Start of PROVIDED ENTRIES

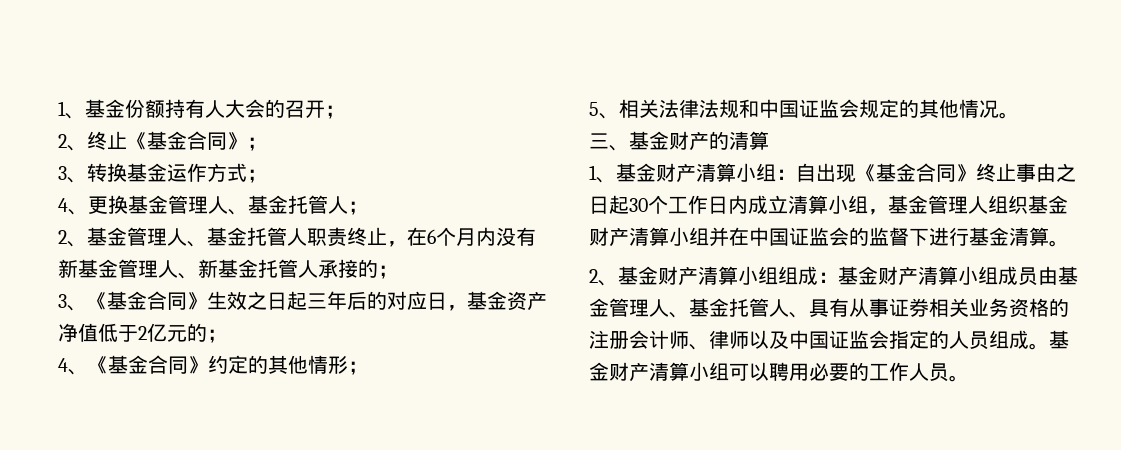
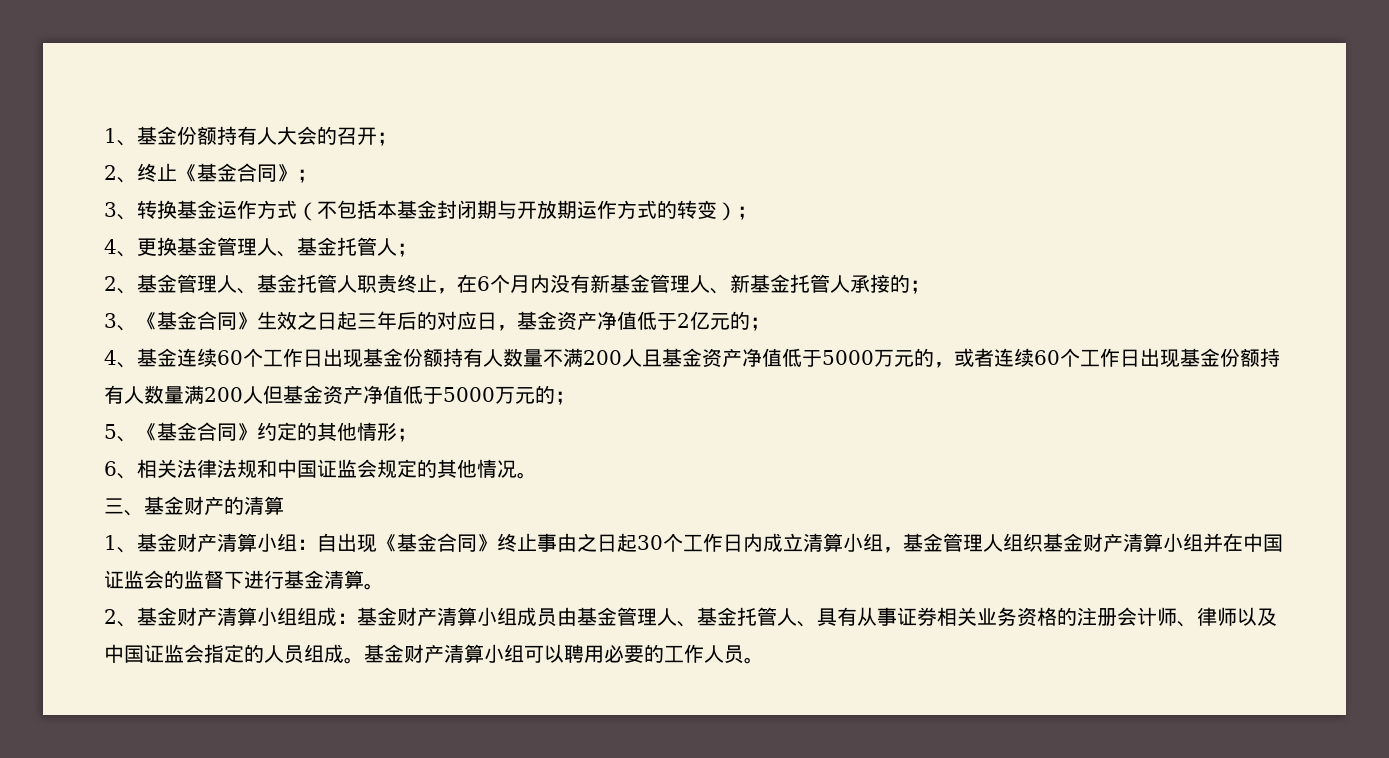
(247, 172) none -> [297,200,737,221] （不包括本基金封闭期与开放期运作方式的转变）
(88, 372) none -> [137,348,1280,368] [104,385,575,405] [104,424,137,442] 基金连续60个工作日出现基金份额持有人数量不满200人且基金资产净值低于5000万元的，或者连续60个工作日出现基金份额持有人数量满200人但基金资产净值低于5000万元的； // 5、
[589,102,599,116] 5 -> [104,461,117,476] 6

End of PROVIDED ENTRIES
Start of PROVIDED ENTRIES

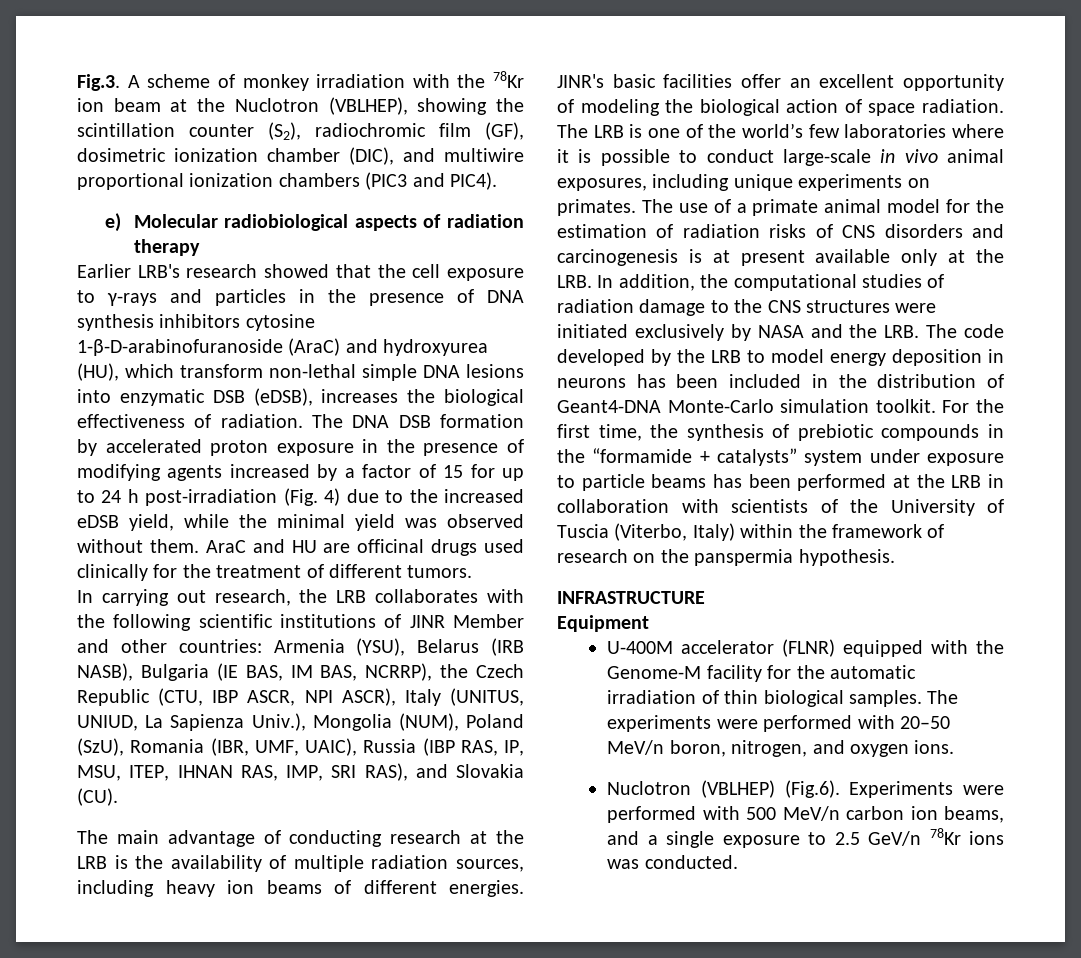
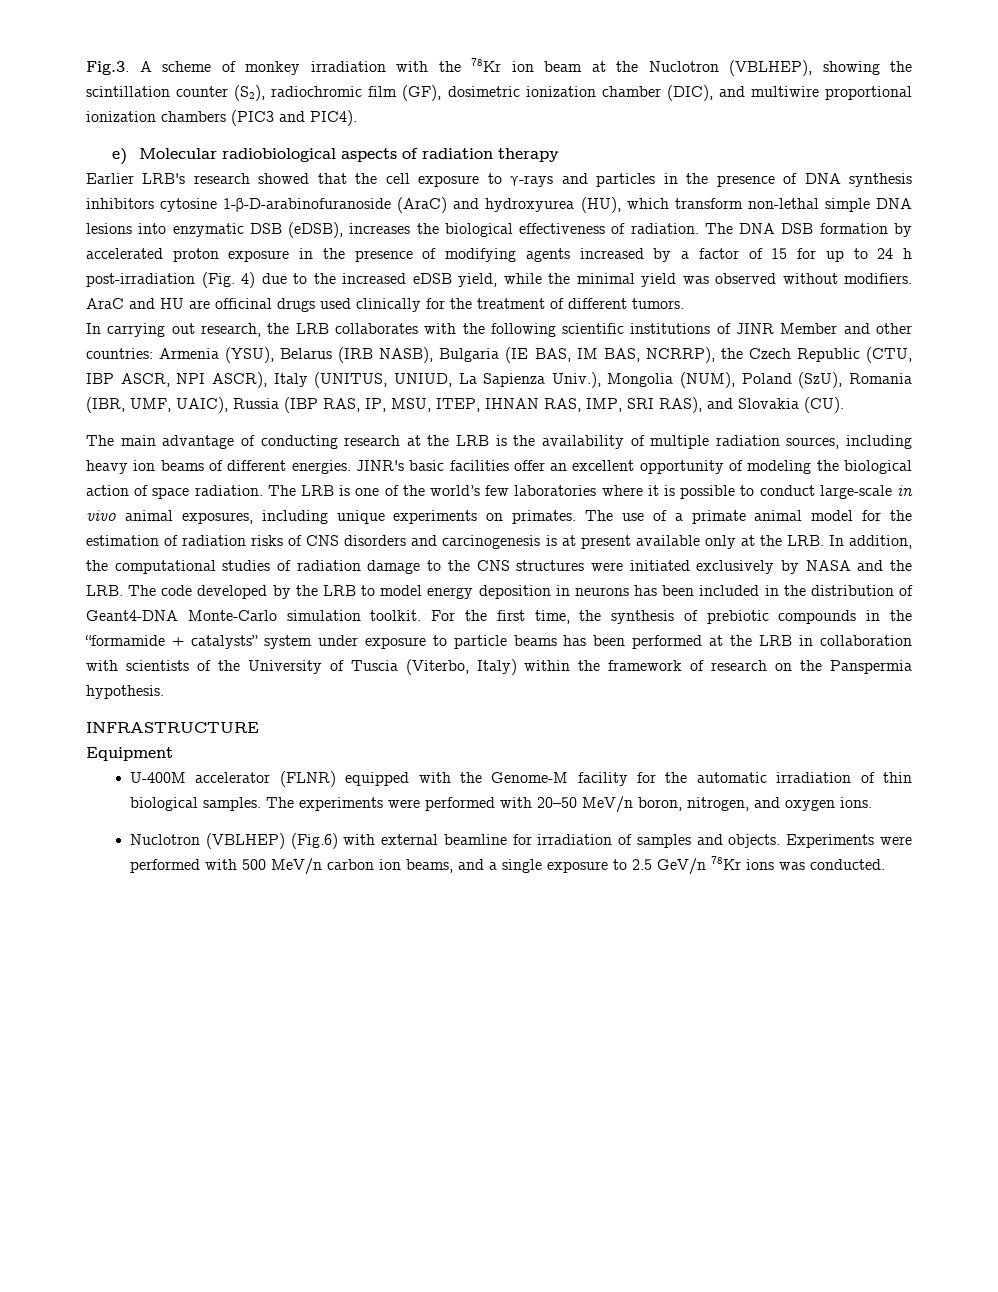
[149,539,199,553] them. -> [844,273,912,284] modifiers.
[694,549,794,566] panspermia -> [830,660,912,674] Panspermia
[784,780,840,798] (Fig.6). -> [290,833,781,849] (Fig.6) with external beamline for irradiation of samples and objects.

End of PROVIDED ENTRIES

PROBLEM DETAILS
Scanning the data above, copy out every line where "none" is found.

ANSWER TO THIS TASK
(247, 172) none -> [297,200,737,221] （不包括本基金封闭期与开放期运作方式的转变）
(88, 372) none -> [137,348,1280,368] [104,385,575,405] [104,424,137,442] 基金连续60个工作日出现基金份额持有人数量不满200人且基金资产净值低于5000万元的，或者连续60个工作日出现基金份额持有人数量满200人但基金资产净值低于5000万元的； // 5、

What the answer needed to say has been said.